AUTHORITATIVE PARENTS The third type of parents, authoritative parents, also have definite standards or rules that children are expected to meet. Unlike authoritarian parents, however, they typically solicit their children’s opinions during open discussions and rule-making sessions. Although children understand that certain standards of behavior are expected, they are also encouraged to think independently, and they acquire a sense that their viewpoints carry some weight. Both authoritarian and authoritative parenting styles seek to control children’s behaviors. However, the former tries to achieve this goal through restrictive control without open communication, while the latter establishes reasonable rules in an atmosphere of warmth and open dialogue.

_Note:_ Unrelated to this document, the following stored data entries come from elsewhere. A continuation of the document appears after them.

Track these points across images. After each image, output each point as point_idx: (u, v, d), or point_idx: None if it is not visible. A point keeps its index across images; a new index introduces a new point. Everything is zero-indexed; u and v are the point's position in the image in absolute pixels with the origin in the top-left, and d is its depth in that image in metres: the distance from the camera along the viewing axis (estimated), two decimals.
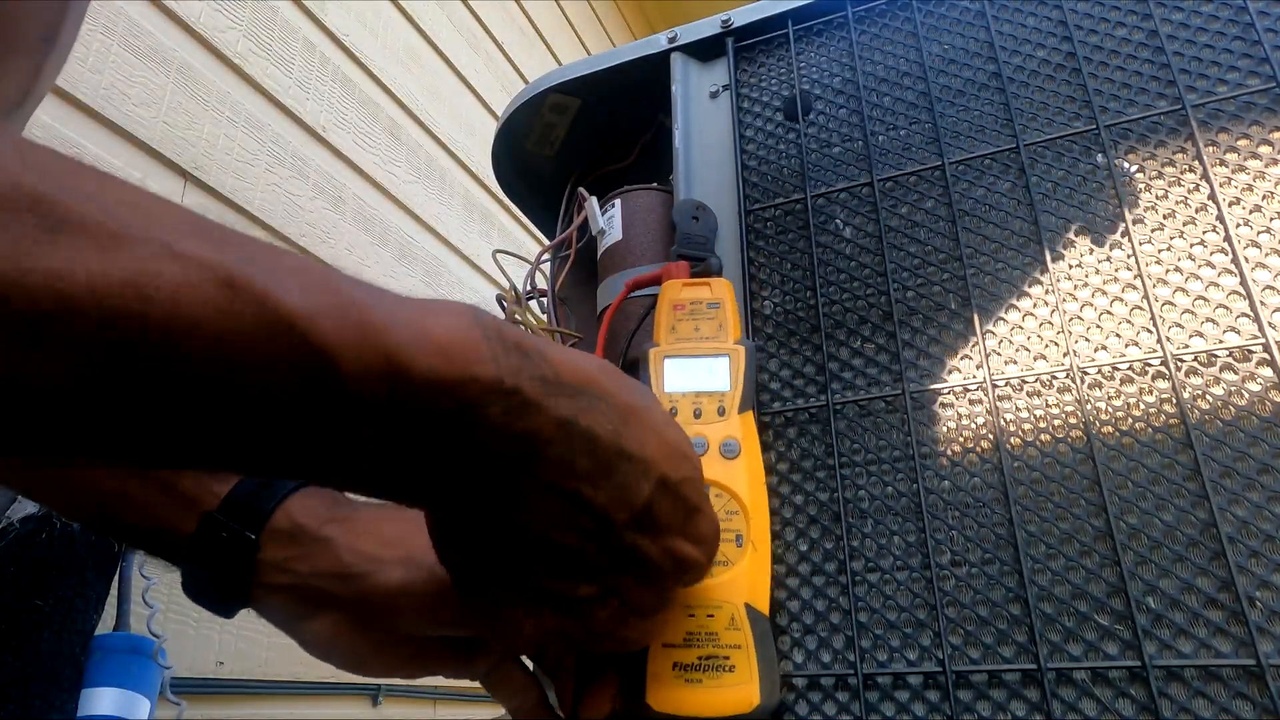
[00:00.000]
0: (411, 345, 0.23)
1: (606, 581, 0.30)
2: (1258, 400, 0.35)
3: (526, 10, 1.99)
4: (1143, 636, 0.33)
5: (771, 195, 0.50)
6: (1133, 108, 0.42)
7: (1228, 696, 0.31)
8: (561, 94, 0.61)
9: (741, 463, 0.40)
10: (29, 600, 0.62)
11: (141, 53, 0.98)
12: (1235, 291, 0.36)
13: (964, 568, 0.37)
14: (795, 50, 0.52)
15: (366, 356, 0.22)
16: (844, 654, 0.38)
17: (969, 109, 0.46)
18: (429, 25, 1.59)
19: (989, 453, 0.38)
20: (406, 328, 0.23)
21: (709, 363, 0.42)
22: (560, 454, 0.26)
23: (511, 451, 0.26)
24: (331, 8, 1.31)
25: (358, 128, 1.35)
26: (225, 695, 0.99)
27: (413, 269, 1.44)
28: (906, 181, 0.46)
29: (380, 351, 0.23)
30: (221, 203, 1.06)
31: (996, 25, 0.47)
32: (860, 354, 0.43)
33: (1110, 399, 0.37)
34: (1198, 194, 0.39)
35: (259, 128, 1.14)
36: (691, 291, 0.45)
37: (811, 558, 0.40)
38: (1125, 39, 0.43)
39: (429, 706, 1.37)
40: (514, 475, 0.26)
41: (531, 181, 0.69)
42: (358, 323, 0.22)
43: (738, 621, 0.36)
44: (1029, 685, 0.34)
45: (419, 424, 0.24)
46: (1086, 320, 0.39)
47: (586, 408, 0.27)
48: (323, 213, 1.24)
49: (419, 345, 0.23)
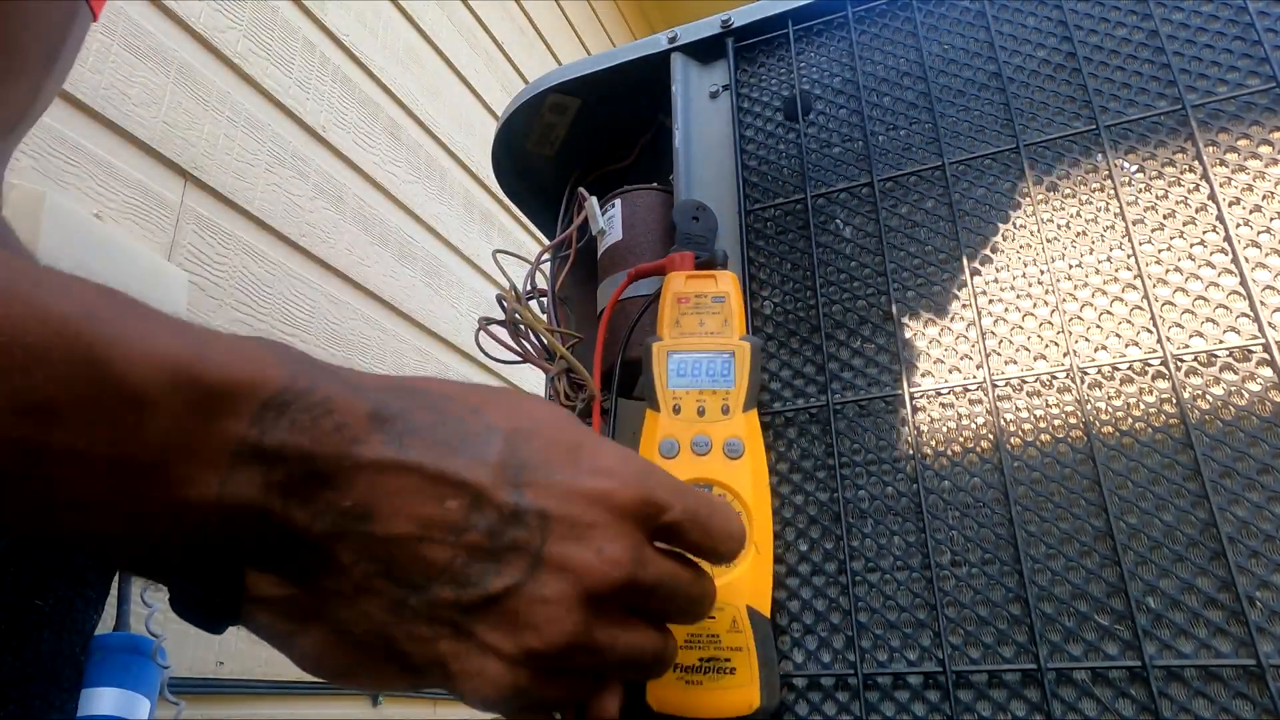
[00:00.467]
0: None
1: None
2: (1258, 400, 0.35)
3: (526, 10, 1.99)
4: (1143, 636, 0.33)
5: (771, 195, 0.50)
6: (1133, 108, 0.42)
7: (1228, 696, 0.31)
8: (561, 94, 0.61)
9: (745, 463, 0.39)
10: (29, 600, 0.62)
11: (141, 53, 0.98)
12: (1235, 291, 0.36)
13: (964, 568, 0.37)
14: (795, 50, 0.52)
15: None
16: (844, 654, 0.38)
17: (969, 109, 0.46)
18: (429, 25, 1.59)
19: (989, 453, 0.38)
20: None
21: (714, 359, 0.42)
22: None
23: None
24: (331, 8, 1.31)
25: (358, 128, 1.35)
26: (225, 695, 0.99)
27: (413, 269, 1.44)
28: (906, 181, 0.46)
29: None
30: (221, 203, 1.06)
31: (996, 25, 0.47)
32: (860, 354, 0.43)
33: (1110, 399, 0.37)
34: (1198, 194, 0.39)
35: (259, 128, 1.14)
36: (696, 284, 0.44)
37: (811, 558, 0.40)
38: (1125, 39, 0.43)
39: (429, 707, 1.37)
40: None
41: (531, 181, 0.69)
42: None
43: (739, 624, 0.36)
44: (1029, 685, 0.34)
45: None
46: (1086, 320, 0.39)
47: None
48: (323, 213, 1.24)
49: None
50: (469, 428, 0.27)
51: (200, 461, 0.23)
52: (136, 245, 0.91)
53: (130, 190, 0.93)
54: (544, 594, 0.26)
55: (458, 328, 1.52)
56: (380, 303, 1.33)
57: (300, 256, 1.18)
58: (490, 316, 0.55)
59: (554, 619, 0.26)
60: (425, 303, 1.45)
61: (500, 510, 0.26)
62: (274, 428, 0.24)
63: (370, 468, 0.25)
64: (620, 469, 0.28)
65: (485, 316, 0.55)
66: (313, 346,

There is convincing evidence that neither the permissive nor the authoritarian parenting styles are conducive to developing social and emotional competence in children. Children of permissive parents tend to be immature, impulsive, dependent on others, and low in self-esteem. Because they have received so little guidance, they are often indecisive in new situations. Children from authoritarian homes may also have difficulty deciding how to behave, because they are worried about their parents’ reactions. Authoritarian-reared children are also less likely to express curiosity and positive emotions, and they tend to have few friends.
It is probably no surprise to you that the most well-adjusted children in these studies tended to be those of authoritative parents. This style of parenting provides a structure reflecting parents’ reasonable expectations and realistic standards within an overall atmosphere of love and trust. Perhaps one of the primary advantages of this style is that it provides children the greatest sense of control over their lives. Their participation in family discussions means that the rules that ultimately emerge have been negotiated, rather than being arbitrarily imposed. Also, since authoritative parents tend to enforce rules with consistent, predictable discipline, children are more likely to acquire a sense of control over the consequences of their actions.
We have seen that parenting styles seem to influence the behaviors children express as they develop. The evidence is of a correlational nature, however, and correlation does not necessarily imply cause and effect. Perhaps authoritatively reared children are more socially and emotionally competent because of the manner in which they have been reared. However, it is also possible that some other characteristic coincidentally associated with authoritative parents may be the key factor. For example, parents who raise children in such a reasonable fashion may also have better relationships with one another thus, their children’s emotional and social development is likely to progress in a healthy fashion free of the stresses imposed by family conflicts.
It has also been suggested that some of Baumrind’s findings could reflect child-to-parent effects rather than parent-to-child effects (Lewis, 1981). Perhaps children who are socially and emotionally well adjusted, for reasons other than parenting practices, may elicit more reasonable, democratic responses from their parents than do children who are less competent and more belligerent.
In all, we cannot conclude with absolute certainty that child-rearing practices influence the social and emotional competence of children. Nevertheless, the evidence certainly indicates a high probability that this is the case.